As electricity demand from data centers soars, Meta and Google are looking at a novel solution: harnessing clean heat far below Earth’s surface.

Big tech companies across the United States are struggling to find enough clean energy to power all the data centers they plan to build.

Now, some firms are betting on a novel solution: harvesting the heat deep beneath the Earth’s surface to create emissions-free electricity, using drilling techniques from the oil and gas fracking boom.

On Monday, Meta, the company that owns Facebook, announced an agreement with a start-up called Sage Geosystems to develop up to 150 megawatts of an advanced type of geothermal energy that would help power the tech giant’s expanding array of data centers. That is roughly enough electricity to power 70,000 homes.

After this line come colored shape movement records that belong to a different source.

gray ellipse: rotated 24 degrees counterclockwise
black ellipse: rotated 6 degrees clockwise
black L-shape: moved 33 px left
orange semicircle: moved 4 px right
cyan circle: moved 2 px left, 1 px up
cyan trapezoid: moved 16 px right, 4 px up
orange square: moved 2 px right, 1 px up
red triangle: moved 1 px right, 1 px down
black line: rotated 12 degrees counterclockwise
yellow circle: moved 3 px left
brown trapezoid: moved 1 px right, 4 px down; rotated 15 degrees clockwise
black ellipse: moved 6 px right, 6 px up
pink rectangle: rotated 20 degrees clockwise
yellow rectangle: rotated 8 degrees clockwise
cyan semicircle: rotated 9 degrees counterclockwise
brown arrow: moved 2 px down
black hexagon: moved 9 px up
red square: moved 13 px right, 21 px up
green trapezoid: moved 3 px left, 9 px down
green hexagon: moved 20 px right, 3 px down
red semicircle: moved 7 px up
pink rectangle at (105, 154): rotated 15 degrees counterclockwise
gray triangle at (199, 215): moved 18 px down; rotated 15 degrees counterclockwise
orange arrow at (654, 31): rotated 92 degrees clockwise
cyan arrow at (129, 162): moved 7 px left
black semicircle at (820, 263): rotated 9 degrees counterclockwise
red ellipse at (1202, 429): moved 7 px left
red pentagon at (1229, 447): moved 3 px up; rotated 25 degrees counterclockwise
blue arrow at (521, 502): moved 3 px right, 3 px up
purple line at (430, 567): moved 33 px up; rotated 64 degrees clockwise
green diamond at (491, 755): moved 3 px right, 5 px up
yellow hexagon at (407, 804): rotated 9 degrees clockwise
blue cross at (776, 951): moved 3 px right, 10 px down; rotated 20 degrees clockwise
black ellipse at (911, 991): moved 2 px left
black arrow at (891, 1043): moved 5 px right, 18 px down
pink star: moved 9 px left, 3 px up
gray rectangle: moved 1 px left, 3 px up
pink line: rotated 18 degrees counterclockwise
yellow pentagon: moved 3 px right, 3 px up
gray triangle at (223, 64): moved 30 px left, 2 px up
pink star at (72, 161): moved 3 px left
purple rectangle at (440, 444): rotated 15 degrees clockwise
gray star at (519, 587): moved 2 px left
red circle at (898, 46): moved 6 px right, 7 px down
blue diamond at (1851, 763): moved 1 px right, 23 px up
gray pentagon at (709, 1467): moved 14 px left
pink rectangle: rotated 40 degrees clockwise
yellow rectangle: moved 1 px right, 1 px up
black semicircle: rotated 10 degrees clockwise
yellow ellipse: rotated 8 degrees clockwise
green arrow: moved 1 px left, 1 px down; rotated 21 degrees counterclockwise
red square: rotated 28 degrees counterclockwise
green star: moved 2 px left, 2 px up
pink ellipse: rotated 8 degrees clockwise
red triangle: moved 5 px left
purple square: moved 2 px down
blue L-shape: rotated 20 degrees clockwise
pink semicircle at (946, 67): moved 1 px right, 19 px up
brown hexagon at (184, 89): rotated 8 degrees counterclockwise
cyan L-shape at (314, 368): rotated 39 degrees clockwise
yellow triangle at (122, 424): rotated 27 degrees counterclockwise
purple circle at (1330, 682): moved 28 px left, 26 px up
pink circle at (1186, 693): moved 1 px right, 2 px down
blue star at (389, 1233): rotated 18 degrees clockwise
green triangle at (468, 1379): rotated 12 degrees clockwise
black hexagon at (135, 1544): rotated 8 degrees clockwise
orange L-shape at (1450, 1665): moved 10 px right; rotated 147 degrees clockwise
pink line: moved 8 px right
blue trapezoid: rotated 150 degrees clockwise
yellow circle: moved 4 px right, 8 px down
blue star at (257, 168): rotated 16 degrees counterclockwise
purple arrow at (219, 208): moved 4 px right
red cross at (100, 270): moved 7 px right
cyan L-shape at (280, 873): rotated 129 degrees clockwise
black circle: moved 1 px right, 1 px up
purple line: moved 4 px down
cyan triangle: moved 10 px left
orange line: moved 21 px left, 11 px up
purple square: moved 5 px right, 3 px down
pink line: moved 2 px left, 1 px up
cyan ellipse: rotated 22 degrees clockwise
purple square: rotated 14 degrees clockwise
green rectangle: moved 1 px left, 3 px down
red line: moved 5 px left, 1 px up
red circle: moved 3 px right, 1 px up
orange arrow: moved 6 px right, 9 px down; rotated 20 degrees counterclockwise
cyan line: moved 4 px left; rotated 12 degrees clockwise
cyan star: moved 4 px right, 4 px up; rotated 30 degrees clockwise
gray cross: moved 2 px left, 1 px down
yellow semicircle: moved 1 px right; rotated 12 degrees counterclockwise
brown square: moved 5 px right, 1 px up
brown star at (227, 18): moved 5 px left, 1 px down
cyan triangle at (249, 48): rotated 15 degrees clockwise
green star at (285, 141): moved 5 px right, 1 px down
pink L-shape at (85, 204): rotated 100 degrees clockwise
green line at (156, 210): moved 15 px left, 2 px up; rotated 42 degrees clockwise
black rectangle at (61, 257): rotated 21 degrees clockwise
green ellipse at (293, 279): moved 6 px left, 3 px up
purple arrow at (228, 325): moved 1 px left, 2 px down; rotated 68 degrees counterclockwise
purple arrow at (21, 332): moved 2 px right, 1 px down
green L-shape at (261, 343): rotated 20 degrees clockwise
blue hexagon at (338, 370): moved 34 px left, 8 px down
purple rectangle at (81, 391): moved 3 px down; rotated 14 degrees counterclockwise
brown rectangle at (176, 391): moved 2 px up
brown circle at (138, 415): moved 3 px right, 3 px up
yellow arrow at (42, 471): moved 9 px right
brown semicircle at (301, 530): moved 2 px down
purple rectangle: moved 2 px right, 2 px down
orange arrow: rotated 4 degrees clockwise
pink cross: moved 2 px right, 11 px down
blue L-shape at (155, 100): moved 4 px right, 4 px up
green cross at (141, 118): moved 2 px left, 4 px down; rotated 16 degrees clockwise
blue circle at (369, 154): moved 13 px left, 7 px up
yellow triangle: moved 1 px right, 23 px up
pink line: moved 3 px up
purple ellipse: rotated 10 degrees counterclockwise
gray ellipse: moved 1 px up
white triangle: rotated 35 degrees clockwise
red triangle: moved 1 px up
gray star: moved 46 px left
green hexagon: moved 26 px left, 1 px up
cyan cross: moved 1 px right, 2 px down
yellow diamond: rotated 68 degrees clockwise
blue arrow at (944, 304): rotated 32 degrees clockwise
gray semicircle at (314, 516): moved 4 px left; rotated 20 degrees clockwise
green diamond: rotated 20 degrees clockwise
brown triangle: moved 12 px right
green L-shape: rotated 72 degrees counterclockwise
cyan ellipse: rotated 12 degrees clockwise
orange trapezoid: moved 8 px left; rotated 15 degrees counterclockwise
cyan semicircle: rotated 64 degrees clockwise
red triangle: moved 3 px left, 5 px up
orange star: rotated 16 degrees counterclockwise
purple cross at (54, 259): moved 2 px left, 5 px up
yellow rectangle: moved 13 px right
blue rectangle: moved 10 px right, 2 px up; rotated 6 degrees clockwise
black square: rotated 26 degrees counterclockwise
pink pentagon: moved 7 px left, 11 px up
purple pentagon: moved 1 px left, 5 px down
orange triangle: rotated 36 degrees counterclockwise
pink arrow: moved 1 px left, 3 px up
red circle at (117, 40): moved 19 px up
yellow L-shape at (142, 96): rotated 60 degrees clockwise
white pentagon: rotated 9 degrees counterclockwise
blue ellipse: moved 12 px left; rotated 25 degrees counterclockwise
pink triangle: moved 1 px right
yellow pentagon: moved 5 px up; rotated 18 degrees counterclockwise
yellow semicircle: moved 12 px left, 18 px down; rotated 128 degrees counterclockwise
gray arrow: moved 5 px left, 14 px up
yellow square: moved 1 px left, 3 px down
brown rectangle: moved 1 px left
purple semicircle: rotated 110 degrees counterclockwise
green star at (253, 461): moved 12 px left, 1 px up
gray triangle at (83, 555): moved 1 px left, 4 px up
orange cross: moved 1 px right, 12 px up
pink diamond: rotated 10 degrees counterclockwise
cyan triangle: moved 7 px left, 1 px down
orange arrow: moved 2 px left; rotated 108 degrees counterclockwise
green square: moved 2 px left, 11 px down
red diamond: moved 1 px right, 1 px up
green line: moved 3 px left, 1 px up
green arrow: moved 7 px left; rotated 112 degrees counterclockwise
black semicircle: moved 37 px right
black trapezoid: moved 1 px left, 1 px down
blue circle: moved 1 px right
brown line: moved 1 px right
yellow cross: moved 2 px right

Sage will use fracking techniques similar to those that have helped extract vast amounts of oil and gas from shale rock. But rather than drill for fossil fuels, Sage plans to create fractures thousands of feet beneath the surface and pump water into them. The heat and pressure underground should heat the water to the point where it can be used to generate electricity in a turbine, all without the greenhouse gases that are causing global warming.

“It’s basically the same fracking technology,” said Cindy Taff, an oil industry veteran who worked at Shell for 36 years before becoming Sage’s chief executive. “The difference is that we’re going after clean heat instead of hydrocarbons” such as oil and gas.

Sage has already drilled a test well in South Texas to demonstrate its approach. The startup now aims to build its first large-scale power plant at a yet-to-be-determined location east of the Rocky Mountains, with the first phase coming online by 2027.